Reproduce the lines from the line with "Новые технологии и" to the line with "накопления энергии и микроэнергосетей", changing "складских комплексов" to "складских помещений" and leaving everything else as it is.
#### TASK INPUT
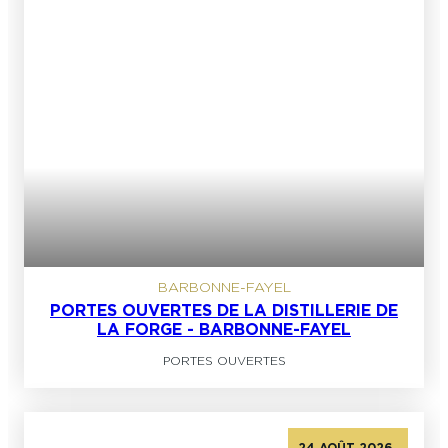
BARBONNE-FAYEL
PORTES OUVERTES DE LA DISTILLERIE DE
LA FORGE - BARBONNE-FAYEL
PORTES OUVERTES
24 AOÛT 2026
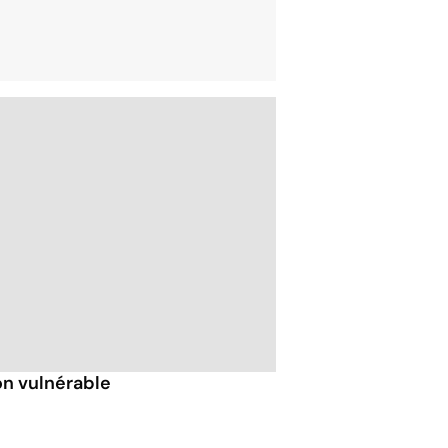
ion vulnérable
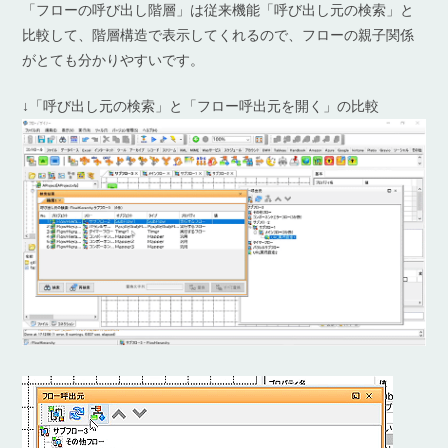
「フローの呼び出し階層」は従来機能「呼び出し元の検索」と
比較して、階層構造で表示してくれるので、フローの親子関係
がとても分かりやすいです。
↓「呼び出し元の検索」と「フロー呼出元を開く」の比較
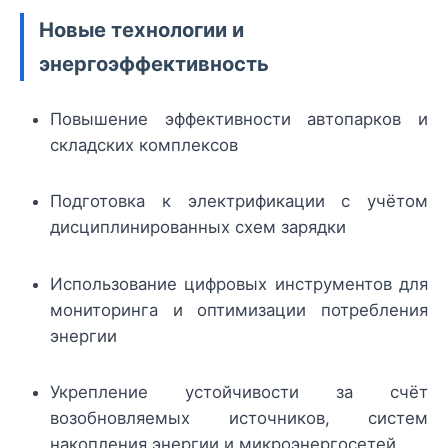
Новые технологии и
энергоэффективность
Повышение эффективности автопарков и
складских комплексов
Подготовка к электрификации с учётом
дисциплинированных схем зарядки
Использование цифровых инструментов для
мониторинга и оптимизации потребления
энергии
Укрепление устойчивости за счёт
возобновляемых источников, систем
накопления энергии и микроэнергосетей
########
#### TASK INPUT
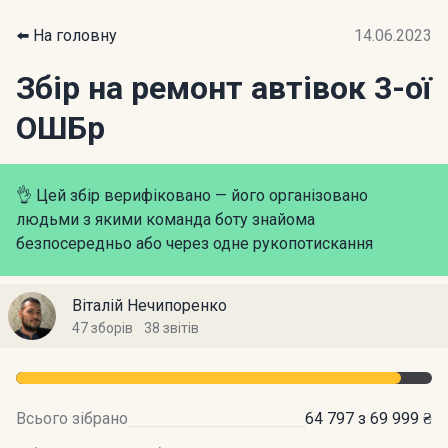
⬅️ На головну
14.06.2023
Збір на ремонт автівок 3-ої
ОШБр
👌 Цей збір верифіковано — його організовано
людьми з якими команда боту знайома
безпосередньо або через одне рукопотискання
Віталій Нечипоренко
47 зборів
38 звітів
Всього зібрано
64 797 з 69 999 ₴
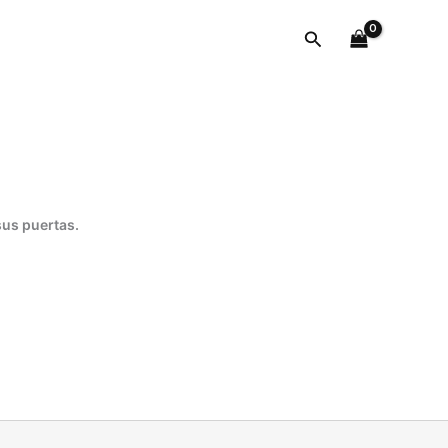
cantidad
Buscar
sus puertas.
########
#### TASK INPUT
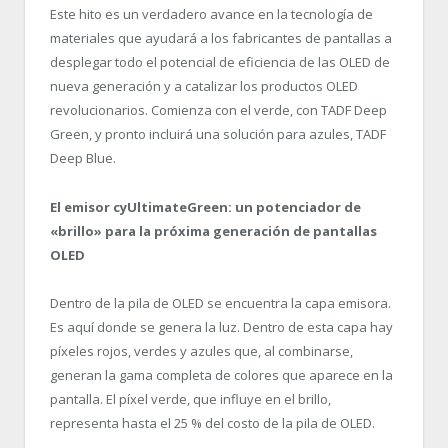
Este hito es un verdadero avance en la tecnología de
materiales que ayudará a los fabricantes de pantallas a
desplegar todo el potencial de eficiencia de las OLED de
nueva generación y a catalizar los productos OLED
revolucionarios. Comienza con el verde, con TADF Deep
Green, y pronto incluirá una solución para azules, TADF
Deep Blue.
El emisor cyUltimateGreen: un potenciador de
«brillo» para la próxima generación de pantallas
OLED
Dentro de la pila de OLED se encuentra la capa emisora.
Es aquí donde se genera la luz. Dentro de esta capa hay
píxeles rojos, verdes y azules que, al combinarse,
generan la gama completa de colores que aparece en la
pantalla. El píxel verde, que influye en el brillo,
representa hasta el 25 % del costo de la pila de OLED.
########
[WRITTEN RESPONSE]
Новые технологии и
энергоэффективность
Повышение эффективности автопарков и
складских помещений
Подготовка к электрификации с учётом
дисциплинированных схем зарядки
Использование цифровых инструментов для
мониторинга и оптимизации потребления
энергии
Укрепление устойчивости за счёт
возобновляемых источников, систем
накопления энергии и микроэнергосетей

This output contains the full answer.